───── Records provided

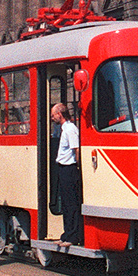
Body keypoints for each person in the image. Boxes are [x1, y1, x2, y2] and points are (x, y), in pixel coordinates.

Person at [51, 102, 82, 247]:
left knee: (71, 204)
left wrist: (77, 166)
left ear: (59, 114)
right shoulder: (65, 129)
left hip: (69, 169)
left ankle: (72, 236)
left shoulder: (70, 129)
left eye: (53, 115)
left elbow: (76, 149)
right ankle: (66, 234)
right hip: (63, 168)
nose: (52, 118)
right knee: (65, 203)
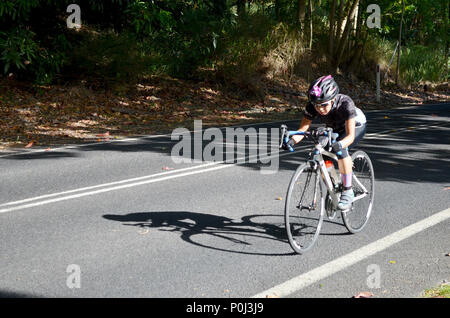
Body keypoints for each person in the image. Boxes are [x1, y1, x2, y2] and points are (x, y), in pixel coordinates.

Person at [286, 75, 367, 210]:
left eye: (324, 105)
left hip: (356, 126)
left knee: (340, 149)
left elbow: (350, 136)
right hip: (334, 128)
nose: (320, 109)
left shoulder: (345, 104)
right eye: (316, 105)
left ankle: (348, 191)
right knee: (321, 154)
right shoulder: (313, 106)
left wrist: (339, 145)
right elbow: (302, 130)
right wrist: (291, 141)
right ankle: (334, 186)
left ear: (333, 99)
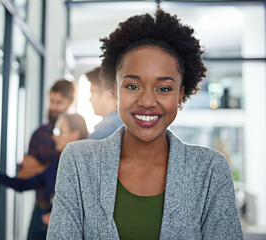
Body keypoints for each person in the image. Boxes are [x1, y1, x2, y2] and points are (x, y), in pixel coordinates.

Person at [47, 8, 243, 239]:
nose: (148, 101)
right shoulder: (79, 161)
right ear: (115, 90)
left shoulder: (209, 170)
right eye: (132, 86)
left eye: (164, 89)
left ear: (180, 95)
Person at [0, 79, 74, 240]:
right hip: (40, 207)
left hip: (64, 213)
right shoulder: (40, 134)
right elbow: (24, 174)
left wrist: (42, 168)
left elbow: (62, 174)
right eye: (52, 101)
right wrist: (50, 169)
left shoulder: (77, 138)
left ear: (70, 103)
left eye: (59, 102)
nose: (54, 107)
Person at [0, 113, 88, 234]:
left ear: (75, 134)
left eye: (60, 131)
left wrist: (59, 217)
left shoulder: (86, 168)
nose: (54, 137)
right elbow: (23, 184)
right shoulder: (56, 166)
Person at [85, 66, 123, 140]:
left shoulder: (108, 128)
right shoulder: (124, 123)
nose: (90, 99)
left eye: (92, 92)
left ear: (108, 94)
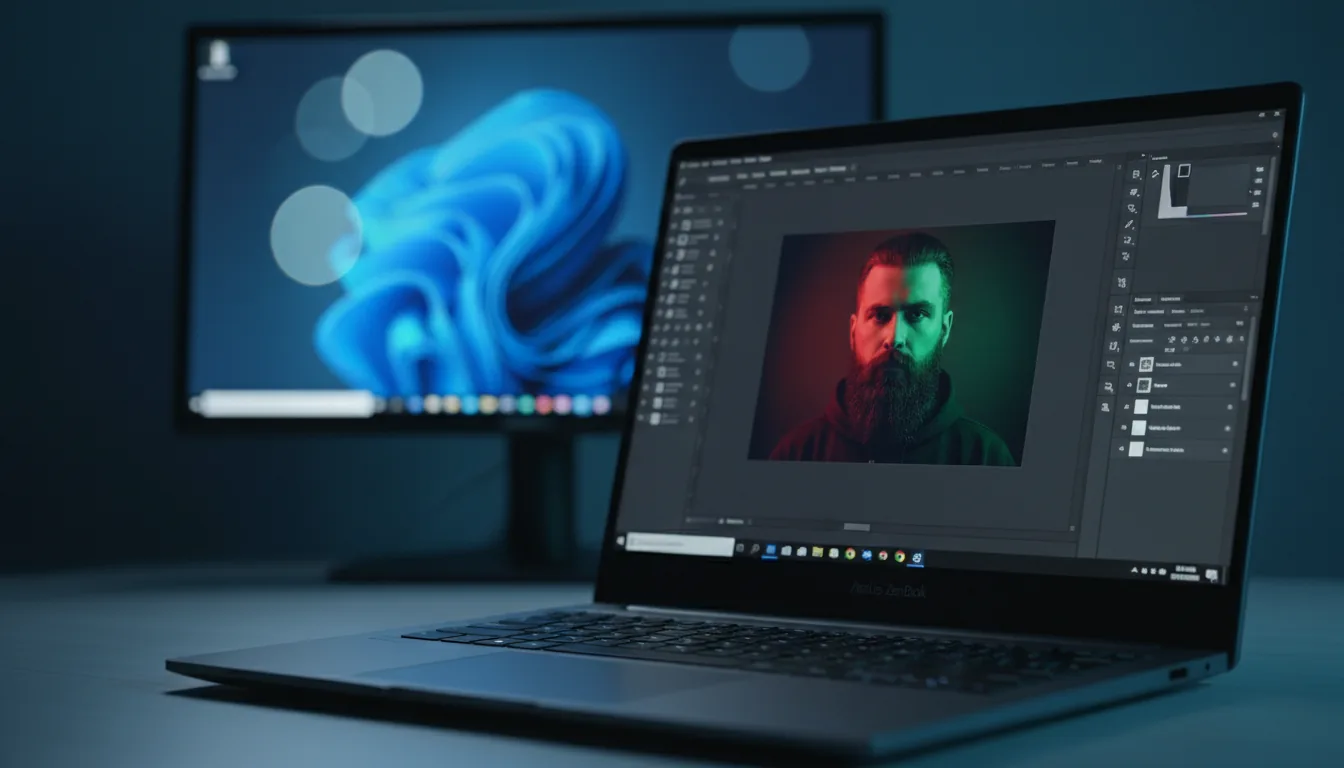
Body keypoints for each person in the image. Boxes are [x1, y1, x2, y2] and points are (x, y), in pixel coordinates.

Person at [769, 232, 1015, 466]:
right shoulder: (796, 453)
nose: (894, 337)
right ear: (853, 331)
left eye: (917, 314)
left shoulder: (985, 457)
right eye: (880, 315)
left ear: (945, 329)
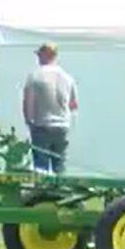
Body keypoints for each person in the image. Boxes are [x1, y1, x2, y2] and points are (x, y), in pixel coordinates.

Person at [22, 42, 78, 173]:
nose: (38, 58)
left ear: (45, 55)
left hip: (42, 126)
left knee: (41, 169)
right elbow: (73, 106)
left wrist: (29, 122)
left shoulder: (35, 76)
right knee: (60, 166)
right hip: (62, 127)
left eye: (39, 55)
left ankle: (42, 192)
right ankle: (59, 192)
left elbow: (27, 103)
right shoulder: (68, 78)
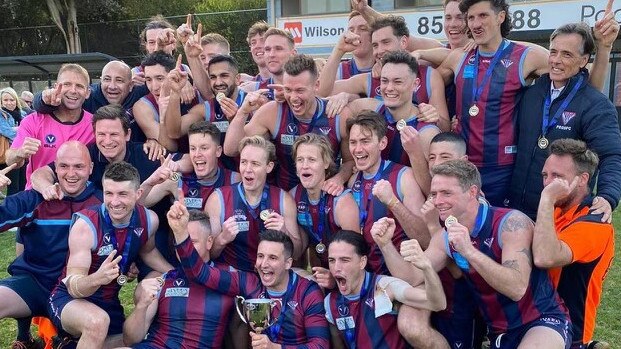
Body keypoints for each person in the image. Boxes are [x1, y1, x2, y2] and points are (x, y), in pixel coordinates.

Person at [397, 159, 571, 348]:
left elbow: (516, 288)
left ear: (472, 192)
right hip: (499, 330)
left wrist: (469, 250)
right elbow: (412, 277)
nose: (437, 201)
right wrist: (385, 244)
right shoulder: (444, 237)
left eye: (446, 193)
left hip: (541, 319)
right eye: (434, 194)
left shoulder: (511, 224)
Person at [48, 161, 172, 348]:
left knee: (133, 339)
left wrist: (178, 274)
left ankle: (69, 345)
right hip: (69, 299)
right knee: (97, 323)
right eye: (109, 193)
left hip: (108, 302)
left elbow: (149, 252)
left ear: (138, 194)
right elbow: (74, 286)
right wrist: (97, 278)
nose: (114, 202)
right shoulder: (86, 226)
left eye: (122, 194)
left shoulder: (149, 219)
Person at [509, 22, 621, 221]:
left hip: (563, 215)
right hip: (519, 209)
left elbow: (611, 155)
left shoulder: (596, 105)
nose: (556, 60)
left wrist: (607, 195)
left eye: (567, 54)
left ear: (583, 60)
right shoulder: (531, 95)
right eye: (553, 52)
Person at [171, 216, 330, 348]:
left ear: (288, 263)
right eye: (260, 256)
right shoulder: (249, 282)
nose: (264, 264)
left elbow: (320, 345)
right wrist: (180, 234)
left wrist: (276, 348)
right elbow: (200, 272)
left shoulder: (308, 291)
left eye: (272, 258)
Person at [0, 142, 102, 349]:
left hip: (75, 291)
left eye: (79, 166)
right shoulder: (36, 198)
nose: (71, 173)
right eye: (64, 166)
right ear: (55, 167)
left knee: (91, 332)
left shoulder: (102, 202)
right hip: (33, 284)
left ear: (91, 168)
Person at [225, 54, 353, 192]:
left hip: (323, 195)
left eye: (300, 90)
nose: (293, 98)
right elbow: (231, 150)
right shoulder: (273, 111)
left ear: (316, 85)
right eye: (288, 90)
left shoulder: (337, 114)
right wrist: (243, 112)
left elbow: (350, 161)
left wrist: (339, 179)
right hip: (283, 196)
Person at [534, 139, 614, 349]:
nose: (547, 183)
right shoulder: (559, 209)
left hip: (571, 333)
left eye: (557, 176)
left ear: (582, 179)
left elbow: (545, 257)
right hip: (540, 319)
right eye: (545, 175)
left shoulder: (596, 223)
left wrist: (545, 200)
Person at [122, 208, 235, 348]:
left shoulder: (229, 277)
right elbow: (130, 340)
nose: (184, 249)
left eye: (191, 242)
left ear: (209, 242)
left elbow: (241, 325)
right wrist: (141, 306)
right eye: (179, 243)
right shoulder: (165, 279)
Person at [318, 15, 450, 132]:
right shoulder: (368, 79)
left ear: (403, 42)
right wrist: (339, 50)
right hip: (381, 157)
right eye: (375, 45)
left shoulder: (428, 75)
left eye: (386, 42)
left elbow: (445, 126)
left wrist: (435, 117)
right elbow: (321, 92)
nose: (380, 50)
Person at [324, 229, 446, 348]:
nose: (336, 267)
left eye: (344, 260)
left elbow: (436, 304)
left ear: (362, 262)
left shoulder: (385, 287)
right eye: (332, 260)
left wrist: (427, 268)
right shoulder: (330, 303)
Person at [341, 50, 441, 194]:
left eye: (398, 81)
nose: (389, 88)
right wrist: (343, 96)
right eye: (384, 81)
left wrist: (415, 154)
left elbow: (432, 193)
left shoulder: (426, 132)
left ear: (415, 84)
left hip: (406, 210)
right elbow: (328, 104)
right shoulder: (371, 108)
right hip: (371, 205)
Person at [204, 135, 303, 272]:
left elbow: (297, 254)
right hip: (233, 274)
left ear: (269, 167)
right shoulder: (218, 199)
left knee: (309, 280)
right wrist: (222, 239)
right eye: (244, 162)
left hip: (271, 274)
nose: (248, 169)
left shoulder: (283, 200)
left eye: (255, 164)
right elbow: (209, 254)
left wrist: (284, 231)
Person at [346, 110, 428, 274]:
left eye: (365, 141)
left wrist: (393, 203)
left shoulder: (404, 177)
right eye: (353, 142)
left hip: (403, 275)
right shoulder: (353, 181)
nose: (358, 149)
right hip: (367, 277)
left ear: (382, 143)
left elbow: (425, 238)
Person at [6, 64, 95, 189]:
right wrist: (20, 152)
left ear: (87, 92)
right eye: (67, 84)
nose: (73, 90)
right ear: (56, 87)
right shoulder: (33, 121)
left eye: (79, 86)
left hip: (77, 200)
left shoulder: (94, 124)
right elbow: (10, 159)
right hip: (38, 196)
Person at [164, 54, 246, 171]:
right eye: (213, 77)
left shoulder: (252, 105)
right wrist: (175, 92)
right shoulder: (205, 109)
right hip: (218, 178)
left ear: (237, 79)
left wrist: (236, 120)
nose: (218, 82)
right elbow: (174, 132)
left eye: (224, 76)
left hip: (249, 177)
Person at [290, 133, 360, 269]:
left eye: (311, 160)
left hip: (348, 272)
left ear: (326, 163)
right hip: (320, 271)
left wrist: (333, 277)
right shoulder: (292, 197)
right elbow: (297, 252)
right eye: (300, 160)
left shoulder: (342, 201)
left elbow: (355, 254)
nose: (305, 166)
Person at [140, 121, 240, 210]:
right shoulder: (176, 179)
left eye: (204, 148)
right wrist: (151, 181)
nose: (197, 154)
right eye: (193, 148)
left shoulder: (234, 180)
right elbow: (138, 204)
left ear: (218, 151)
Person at [132, 51, 196, 152]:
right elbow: (170, 147)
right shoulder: (142, 107)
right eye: (148, 80)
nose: (154, 87)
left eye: (160, 78)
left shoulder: (191, 94)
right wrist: (162, 118)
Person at [240, 27, 297, 100]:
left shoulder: (310, 89)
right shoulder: (251, 91)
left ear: (293, 54)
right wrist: (242, 111)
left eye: (278, 49)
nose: (271, 54)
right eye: (267, 49)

──────────

_Problem to work on:_ In the listing, find every line with the word "ankle" and return it.

_Worked solution:_
left ankle: (72, 236)
right ankle: (66, 234)
left ankle: (348, 191)
right ankle: (334, 186)
left ankle: (42, 192)
right ankle: (59, 192)
left ankle: (69, 345)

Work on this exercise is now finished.